Por Atilio Boron para Página/12
Difícil
y angustiosa victoria de Dilma en el ballottage. Pero el alivio
ofrecido por el veredicto de las urnas duró muy poco. El día de ayer los
mercados se lanzaron al ataque con toda su furia: la Bolsa de Valores
de San Pablo abrió con una baja del 6 por ciento, aunque luego se
estabilizó en torno del 4 por ciento, al paso que las acciones de
Petrobras y de las empresas públicas se desplomaban y el real se
devaluaba en torno del 4 por ciento con relación al dólar. El objetivo
de este ejercicio de terrorismo económico es “marcarle la cancha” a la
presidenta para su segundo mandato, imponer uno de los suyos en el
Ministerio de Economía y el Banco Central y poner fin a la supuesta
“demagogia populista” de su política económica. Por eso a Dilma le
esperan cuatro años durísimos que confirman lo acertado que estaba
Maquiavelo cuando decía que por más que se le hagan concesiones los
ricos y poderosos jamás dejarán de pensar que el gobernante es un
intruso que se inmiscuye en sus negocios y en el disfrute de sus bienes.

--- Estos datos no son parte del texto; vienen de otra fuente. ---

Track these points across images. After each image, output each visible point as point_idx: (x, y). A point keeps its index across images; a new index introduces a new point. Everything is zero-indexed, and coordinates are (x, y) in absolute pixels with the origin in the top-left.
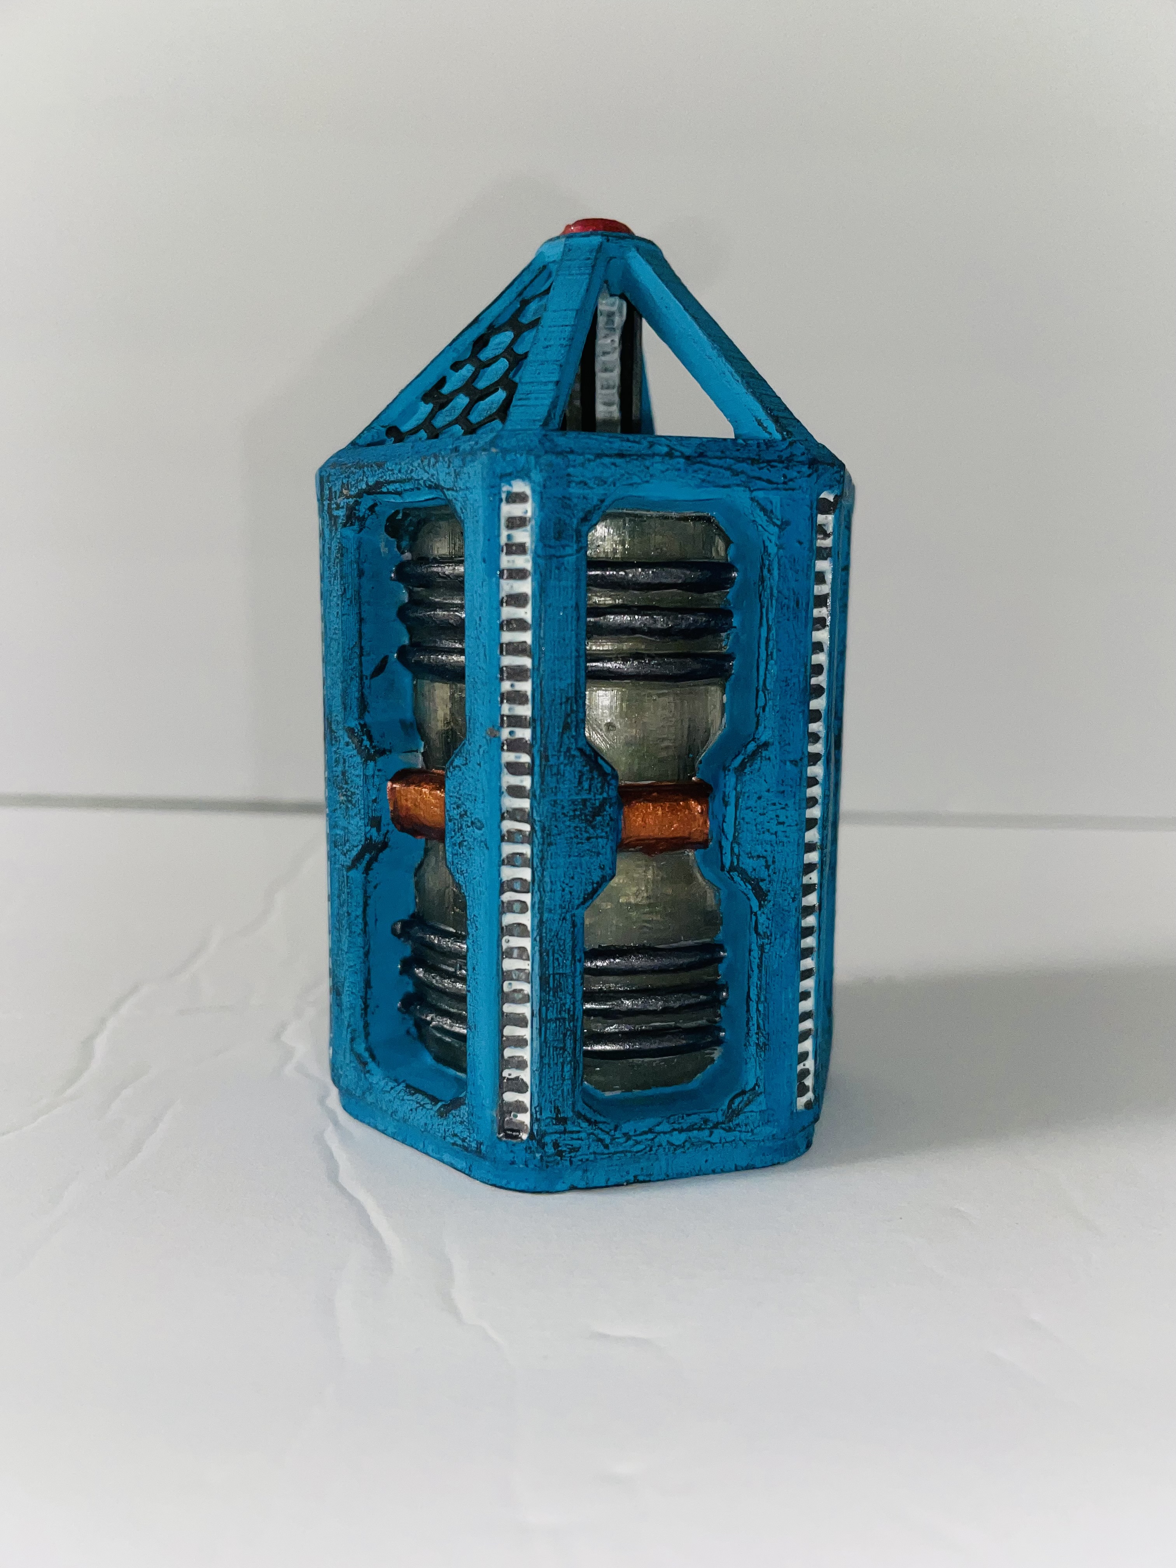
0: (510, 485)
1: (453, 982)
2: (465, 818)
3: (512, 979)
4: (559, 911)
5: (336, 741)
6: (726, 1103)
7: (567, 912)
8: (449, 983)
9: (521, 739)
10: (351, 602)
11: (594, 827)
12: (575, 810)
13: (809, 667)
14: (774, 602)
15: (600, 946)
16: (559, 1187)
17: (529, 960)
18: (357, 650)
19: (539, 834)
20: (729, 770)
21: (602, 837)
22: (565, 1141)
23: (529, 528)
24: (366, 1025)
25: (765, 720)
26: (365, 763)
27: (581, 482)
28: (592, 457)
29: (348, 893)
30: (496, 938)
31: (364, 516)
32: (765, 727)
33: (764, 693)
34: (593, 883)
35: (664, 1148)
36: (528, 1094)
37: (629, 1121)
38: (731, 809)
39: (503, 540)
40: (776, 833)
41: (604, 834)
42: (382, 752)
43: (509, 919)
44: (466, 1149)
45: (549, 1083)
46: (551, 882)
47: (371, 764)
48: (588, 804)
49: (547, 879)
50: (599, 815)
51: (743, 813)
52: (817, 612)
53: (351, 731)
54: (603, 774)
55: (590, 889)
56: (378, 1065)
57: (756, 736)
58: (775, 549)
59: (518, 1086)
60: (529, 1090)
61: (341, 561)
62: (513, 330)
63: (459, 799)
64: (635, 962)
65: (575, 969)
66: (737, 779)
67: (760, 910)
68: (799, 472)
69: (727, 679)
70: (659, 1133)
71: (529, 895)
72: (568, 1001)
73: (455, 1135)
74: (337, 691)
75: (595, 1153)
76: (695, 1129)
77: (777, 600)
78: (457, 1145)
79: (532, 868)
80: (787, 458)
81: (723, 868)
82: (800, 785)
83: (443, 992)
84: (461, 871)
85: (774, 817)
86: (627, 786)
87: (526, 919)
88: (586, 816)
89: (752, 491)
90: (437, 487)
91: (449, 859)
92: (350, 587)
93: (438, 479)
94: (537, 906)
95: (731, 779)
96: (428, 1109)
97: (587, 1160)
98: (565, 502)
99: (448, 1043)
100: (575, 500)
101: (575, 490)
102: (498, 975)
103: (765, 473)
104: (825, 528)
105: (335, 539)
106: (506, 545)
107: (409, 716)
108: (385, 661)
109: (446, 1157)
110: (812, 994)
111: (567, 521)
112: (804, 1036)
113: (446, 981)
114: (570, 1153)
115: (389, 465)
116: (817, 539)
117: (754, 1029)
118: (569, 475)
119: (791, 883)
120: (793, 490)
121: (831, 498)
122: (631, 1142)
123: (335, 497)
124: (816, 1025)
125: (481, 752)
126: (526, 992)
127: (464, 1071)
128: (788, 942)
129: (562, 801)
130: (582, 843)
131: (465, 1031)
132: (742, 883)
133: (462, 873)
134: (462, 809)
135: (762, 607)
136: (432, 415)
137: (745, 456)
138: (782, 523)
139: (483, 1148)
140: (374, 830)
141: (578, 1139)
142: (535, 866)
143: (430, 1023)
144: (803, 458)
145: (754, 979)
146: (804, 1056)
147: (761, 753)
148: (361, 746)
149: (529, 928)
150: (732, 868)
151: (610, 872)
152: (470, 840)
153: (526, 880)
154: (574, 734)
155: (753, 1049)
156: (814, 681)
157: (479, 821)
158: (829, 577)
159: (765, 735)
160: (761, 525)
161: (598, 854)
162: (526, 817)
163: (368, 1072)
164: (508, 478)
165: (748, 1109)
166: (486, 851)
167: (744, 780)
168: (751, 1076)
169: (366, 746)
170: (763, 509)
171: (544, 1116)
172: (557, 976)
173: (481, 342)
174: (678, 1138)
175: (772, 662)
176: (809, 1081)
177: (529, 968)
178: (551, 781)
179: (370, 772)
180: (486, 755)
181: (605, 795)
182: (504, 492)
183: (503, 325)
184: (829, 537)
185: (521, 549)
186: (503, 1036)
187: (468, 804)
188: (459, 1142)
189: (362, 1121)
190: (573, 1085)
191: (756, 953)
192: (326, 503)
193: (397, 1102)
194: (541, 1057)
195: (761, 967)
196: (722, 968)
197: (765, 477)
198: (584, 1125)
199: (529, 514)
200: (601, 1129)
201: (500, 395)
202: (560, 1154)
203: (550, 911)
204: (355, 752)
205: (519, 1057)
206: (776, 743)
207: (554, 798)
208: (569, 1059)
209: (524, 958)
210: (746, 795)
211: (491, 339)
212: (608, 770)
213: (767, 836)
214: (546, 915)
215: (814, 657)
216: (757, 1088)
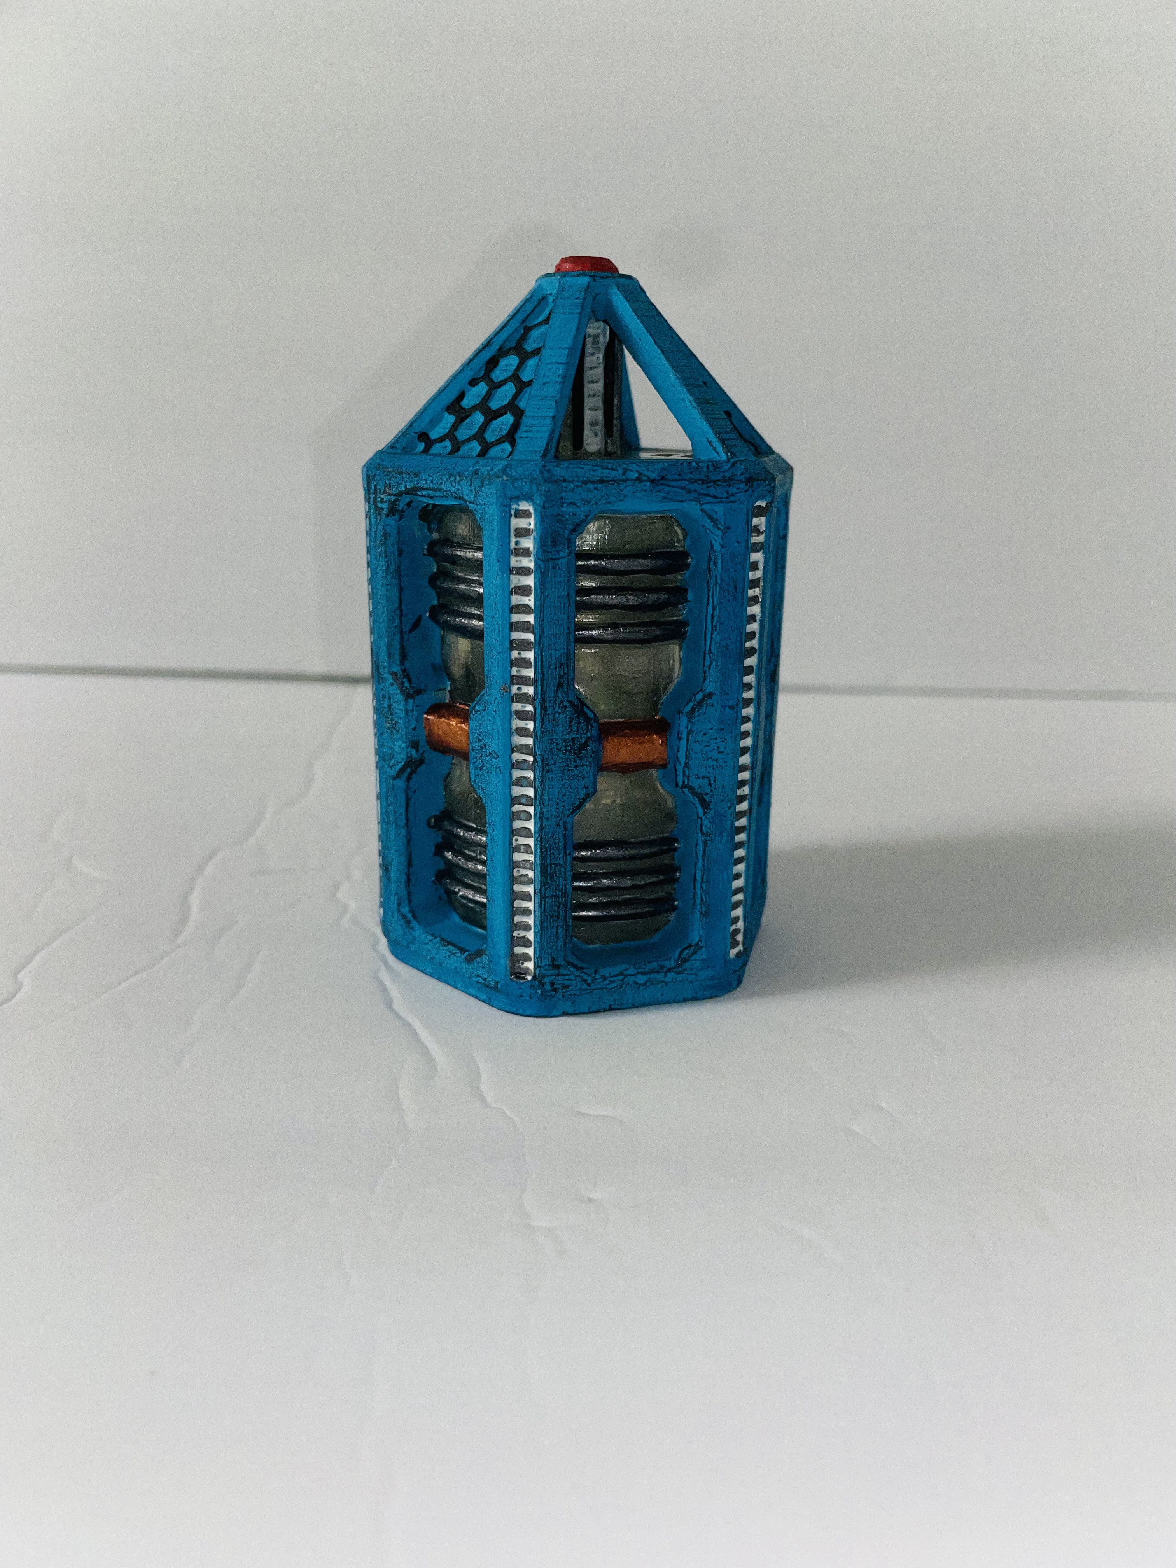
0: (518, 504)
1: (475, 864)
2: (485, 750)
3: (520, 867)
4: (555, 819)
5: (383, 681)
6: (678, 953)
7: (561, 819)
8: (471, 865)
9: (526, 694)
10: (393, 575)
11: (580, 758)
12: (566, 747)
13: (744, 635)
14: (718, 588)
15: (585, 840)
16: (554, 1013)
17: (532, 854)
18: (398, 612)
19: (540, 764)
20: (682, 714)
21: (586, 765)
22: (559, 981)
23: (532, 537)
24: (409, 894)
25: (710, 676)
26: (406, 700)
27: (571, 503)
28: (580, 484)
29: (394, 797)
30: (508, 838)
31: (402, 509)
32: (710, 682)
33: (710, 655)
34: (579, 799)
35: (631, 986)
36: (532, 948)
37: (605, 967)
38: (683, 743)
39: (513, 545)
40: (717, 760)
41: (588, 763)
42: (419, 692)
43: (517, 824)
44: (487, 986)
45: (547, 940)
46: (549, 798)
47: (411, 701)
48: (576, 741)
49: (546, 796)
50: (584, 750)
51: (693, 746)
52: (751, 593)
53: (394, 674)
54: (588, 720)
55: (577, 803)
56: (419, 923)
57: (703, 688)
58: (720, 547)
59: (526, 943)
60: (533, 945)
61: (385, 543)
62: (519, 355)
63: (480, 735)
64: (610, 852)
65: (566, 860)
66: (688, 721)
67: (704, 815)
68: (738, 489)
69: (683, 639)
70: (627, 975)
71: (533, 807)
72: (561, 883)
73: (478, 976)
74: (384, 643)
75: (580, 989)
76: (654, 972)
77: (720, 586)
78: (480, 983)
79: (535, 788)
80: (729, 478)
81: (677, 785)
82: (736, 724)
83: (467, 871)
84: (482, 788)
85: (716, 748)
86: (606, 723)
87: (530, 825)
88: (574, 750)
89: (701, 505)
90: (461, 498)
91: (473, 778)
92: (393, 563)
93: (462, 493)
94: (538, 816)
95: (684, 720)
96: (458, 957)
97: (575, 994)
98: (559, 519)
99: (472, 908)
100: (567, 517)
101: (567, 510)
102: (510, 864)
103: (712, 491)
104: (759, 528)
105: (380, 526)
106: (515, 549)
107: (438, 660)
108: (419, 619)
109: (472, 991)
110: (743, 875)
111: (561, 533)
112: (736, 905)
113: (470, 863)
114: (562, 989)
115: (423, 476)
116: (752, 536)
117: (698, 902)
118: (562, 498)
119: (728, 795)
120: (734, 502)
121: (764, 504)
122: (607, 982)
123: (380, 493)
124: (745, 897)
125: (497, 702)
126: (530, 876)
127: (484, 927)
128: (725, 838)
129: (557, 740)
130: (572, 770)
131: (485, 901)
132: (691, 796)
133: (482, 789)
134: (482, 743)
135: (709, 591)
136: (455, 427)
137: (698, 477)
138: (725, 528)
139: (499, 986)
140: (414, 751)
141: (568, 980)
142: (537, 787)
143: (457, 893)
144: (742, 477)
145: (700, 865)
146: (737, 919)
147: (707, 700)
148: (403, 686)
149: (533, 831)
150: (684, 786)
151: (591, 790)
152: (488, 766)
153: (530, 797)
154: (566, 690)
155: (697, 915)
156: (748, 644)
157: (495, 753)
158: (761, 566)
159: (710, 687)
160: (709, 529)
161: (583, 778)
162: (530, 751)
163: (412, 928)
164: (517, 500)
165: (693, 958)
166: (501, 775)
167: (693, 721)
168: (695, 935)
169: (406, 687)
170: (710, 517)
171: (543, 964)
172: (553, 866)
173: (492, 363)
174: (641, 979)
175: (715, 633)
176: (740, 938)
177: (532, 859)
178: (549, 726)
179: (410, 707)
180: (500, 706)
181: (589, 735)
182: (513, 509)
183: (510, 349)
184: (762, 534)
185: (526, 553)
186: (513, 907)
187: (486, 739)
188: (482, 981)
189: (407, 963)
190: (565, 943)
191: (701, 847)
192: (372, 496)
193: (434, 952)
194: (542, 922)
195: (705, 857)
196: (676, 855)
197: (711, 494)
198: (573, 970)
199: (532, 527)
200: (585, 973)
201: (508, 419)
202: (555, 990)
203: (548, 819)
204: (398, 691)
205: (526, 922)
206: (718, 693)
207: (551, 738)
208: (562, 924)
209: (529, 852)
210: (695, 732)
211: (501, 360)
212: (591, 715)
213: (710, 762)
214: (545, 822)
215: (749, 627)
216: (700, 943)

Son, decía el florentino, insaciables, eternamente inconformistas y
siempre propensos a la conspiración y la sedición y comete un serio
error el gobierno que crea que cediendo a sus demandas logrará apaciguar
su beligerancia. Dilma corre el riesgo de ser asfixiada por enemigos
que no parecen muy dispuestos a esperar otros cuatro años para llegar al
gobierno. La hipótesis de un “golpe blando” no debería ser descartada
apriorísticamente; allí están los ejemplos de Zelaya y Lugo para
convencer a los escépticos de los extremos a los cuales puede llegar la
derecha cuando la gente “se equivoca” al votar.
Para no sucumbir ante los grandes factores de poder se requiere, en
primer lugar, la urgente reconstrucción del movimiento popular
desmovilizado, desorganizado y desmoralizado por el PT, algo que Dilma
no podrá hacer sin una reorientación del rumbo gubernamental que
redefina el modelo económico y recorte los irritantes privilegios del
capital. Segundo, llevar a cabo una reforma política que empodere a las
masas populares y abra el largamente demorado camino de una profunda
democratización. El Congreso brasileño es una perversa trampa dominada
por el agronegocio y las oligarquías locales (hasta el domingo pasado,
253 diputados del Frente Parlamentario de la Agroindustria sobre un
total de 513), producto del escaso impulso dado a la reforma agraria y
las interminables piruetas políticas efectuadas por el gobierno para
destrabar los vetos del Legislativo que sólo se pueden destrabar desde
la calle. Pero para que el pueblo asuma su protagonismo y florezcan los
movimientos sociales y las fuerzas políticas que motoricen el cambio
–que no vendrá “desde arriba”– se requerirá tomar decisiones políticas,
económicas y sociales que efectivamente los empoderen.¿Será éste el curso de acción en que se embarcará Dilma, a quien la derecha local e internacional le declaró la guerra? Si no lucha será aplastada por la reacción. Su única opción es dar pelea. No parece ser su talante, y mucho menos la política del PT. Pero la irrupción de una renovada dinámica de masas precipitada por el agravamiento de la crisis general del capitalismo y como respuesta ante la recargada ofensiva de la derecha (discreta pero resueltamente apoyada por Washington) podría alterar profundamente la propensión del estado brasileño (y del PT) a gestionar los asuntos públicos de espalda a su pueblo. Nada podría ser más necesario para garantizar la gobernabilidad que el vigoroso surgimiento de lo que Alvaro García Linera denominara “la potencia plebeya”, aletargada por décadas sin que el petismo se atreviera a despertarla. Sin ese vigoroso protagonismo de las masas en el Estado éste quedará prisionero de los poderes fácticos tradicionales. Y su consecuencia sería desastrosa, no sólo para Brasil sino para toda nuestra América, porque el bloque social y político que Aécio representa pondría abrupto fin a la Unasur y la Celac, promovería el TLC con Estados Unidos y Europa, el ingreso a la Alianza del Pacífico y erigiría un “cerco sanitario” en torno de Cuba, Bolivia, Ecuador y Venezuela para, en consonancia con las expectativas de la Casa Blanca, regresar América latina y el Caribe a la condición existente en vísperas de la Revolución Cubana.